Oracle's $300 billion partnership with OpenAI, a key driver of its massive RPO growth, faces increased risk as reports indicate OpenAI is struggling operationally or financially. Oracle's stock has already fallen over 12% in 2026, reflecting market anxiety about the sustainability of its AI-driven demand and the company's ability to convert its enormous backlog into cash flow. The DeepValue report highlights Oracle's negative trailing free cash flow of -$24.7B and $261B in off-balance-sheet lease commitments, making it acutely vulnerable to any disruption in its largest AI customer's trajectory. While Oracle's Q3 FY26 cloud revenue grew 44% YoY, the cloud margin compressed to 58%, and the RPO recognition remains back-end loaded at ~12% over the next 12 months. This combination of customer concentration, funding strain, and margin pressure suggests that the bull case hinges entirely on flawless execution by both Oracle and its AI partners.

Implication

The fundamental question remains whether Oracle's AI infrastructure build can generate the required returns.

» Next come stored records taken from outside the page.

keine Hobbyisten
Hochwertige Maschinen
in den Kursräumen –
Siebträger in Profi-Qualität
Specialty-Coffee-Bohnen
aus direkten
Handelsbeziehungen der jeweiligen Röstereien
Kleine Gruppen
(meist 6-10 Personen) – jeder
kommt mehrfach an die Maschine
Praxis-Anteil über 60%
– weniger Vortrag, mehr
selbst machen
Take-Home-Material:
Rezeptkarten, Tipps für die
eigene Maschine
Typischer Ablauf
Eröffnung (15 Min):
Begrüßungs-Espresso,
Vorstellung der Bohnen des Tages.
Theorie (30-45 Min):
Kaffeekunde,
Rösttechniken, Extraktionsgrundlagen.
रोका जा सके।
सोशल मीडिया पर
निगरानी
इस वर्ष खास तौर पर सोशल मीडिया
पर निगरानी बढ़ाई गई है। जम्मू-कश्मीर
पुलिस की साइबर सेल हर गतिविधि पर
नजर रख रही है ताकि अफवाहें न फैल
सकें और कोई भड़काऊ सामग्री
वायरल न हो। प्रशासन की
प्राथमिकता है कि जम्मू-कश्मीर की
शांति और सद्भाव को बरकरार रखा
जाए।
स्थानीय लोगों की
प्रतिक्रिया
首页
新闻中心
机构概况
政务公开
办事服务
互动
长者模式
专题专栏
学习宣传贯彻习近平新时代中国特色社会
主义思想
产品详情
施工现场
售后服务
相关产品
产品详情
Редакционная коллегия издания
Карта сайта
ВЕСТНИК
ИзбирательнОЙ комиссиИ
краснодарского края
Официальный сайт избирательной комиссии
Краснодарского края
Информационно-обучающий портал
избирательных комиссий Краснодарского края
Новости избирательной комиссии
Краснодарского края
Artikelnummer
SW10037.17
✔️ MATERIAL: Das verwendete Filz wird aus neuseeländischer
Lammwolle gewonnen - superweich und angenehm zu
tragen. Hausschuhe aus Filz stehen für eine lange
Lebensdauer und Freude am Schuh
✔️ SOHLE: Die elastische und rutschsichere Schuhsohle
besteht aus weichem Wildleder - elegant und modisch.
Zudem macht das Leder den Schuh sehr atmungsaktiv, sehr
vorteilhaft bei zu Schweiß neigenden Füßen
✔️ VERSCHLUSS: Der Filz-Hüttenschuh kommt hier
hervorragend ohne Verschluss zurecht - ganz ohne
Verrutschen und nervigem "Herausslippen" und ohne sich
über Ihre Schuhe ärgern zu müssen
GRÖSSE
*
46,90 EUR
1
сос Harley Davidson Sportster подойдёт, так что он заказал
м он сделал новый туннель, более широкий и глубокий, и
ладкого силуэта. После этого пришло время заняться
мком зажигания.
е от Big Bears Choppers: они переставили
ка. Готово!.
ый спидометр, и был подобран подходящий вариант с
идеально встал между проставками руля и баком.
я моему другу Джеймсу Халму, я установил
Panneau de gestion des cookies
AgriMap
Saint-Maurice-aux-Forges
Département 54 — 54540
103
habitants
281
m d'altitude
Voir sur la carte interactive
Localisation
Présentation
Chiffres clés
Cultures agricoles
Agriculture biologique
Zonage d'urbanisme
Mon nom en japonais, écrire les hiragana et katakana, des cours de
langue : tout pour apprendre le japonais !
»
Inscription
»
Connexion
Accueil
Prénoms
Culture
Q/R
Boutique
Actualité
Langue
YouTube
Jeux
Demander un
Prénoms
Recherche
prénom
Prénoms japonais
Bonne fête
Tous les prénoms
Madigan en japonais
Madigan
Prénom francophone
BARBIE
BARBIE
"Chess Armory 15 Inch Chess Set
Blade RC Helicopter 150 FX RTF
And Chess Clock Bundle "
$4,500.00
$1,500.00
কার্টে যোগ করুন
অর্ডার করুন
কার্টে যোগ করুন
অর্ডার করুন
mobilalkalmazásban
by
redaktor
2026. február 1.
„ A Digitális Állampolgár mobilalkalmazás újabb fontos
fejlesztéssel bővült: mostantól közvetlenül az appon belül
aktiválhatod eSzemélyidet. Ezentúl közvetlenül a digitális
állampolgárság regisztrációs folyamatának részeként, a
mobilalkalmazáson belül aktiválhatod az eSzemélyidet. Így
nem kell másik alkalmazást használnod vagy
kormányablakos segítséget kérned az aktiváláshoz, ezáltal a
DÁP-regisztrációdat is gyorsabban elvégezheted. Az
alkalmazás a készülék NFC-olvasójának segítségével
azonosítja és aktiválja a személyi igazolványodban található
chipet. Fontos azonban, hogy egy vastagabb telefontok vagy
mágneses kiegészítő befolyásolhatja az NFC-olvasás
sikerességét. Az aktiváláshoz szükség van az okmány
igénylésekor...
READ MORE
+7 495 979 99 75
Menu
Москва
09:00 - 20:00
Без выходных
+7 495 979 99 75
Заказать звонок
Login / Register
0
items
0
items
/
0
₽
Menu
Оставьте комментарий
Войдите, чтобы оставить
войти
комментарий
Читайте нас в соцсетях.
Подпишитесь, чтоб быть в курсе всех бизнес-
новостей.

With OpenAI potentially struggling, the concentrated demand base becomes a liability. Investors should demand evidence that Oracle's other cloud customers are driving a material portion of the $552.6B RPO and that capex efficiency is improving before re-entering. The WAIT rating is reinforced, with attractive entry points only well below $155 if negative cash flow persists.

Thesis delta

The thesis shifts from 'wait for FCF and margin improvement' to 'watch for dependence on OpenAI as a source of downside.' The previously acknowledged risk of concentrated AI contracts now has a real-world trigger, raising the probability of the bear scenario where demand softens or contract terms become less favorable. The need for diversified revenue streams within the backlog becomes critical.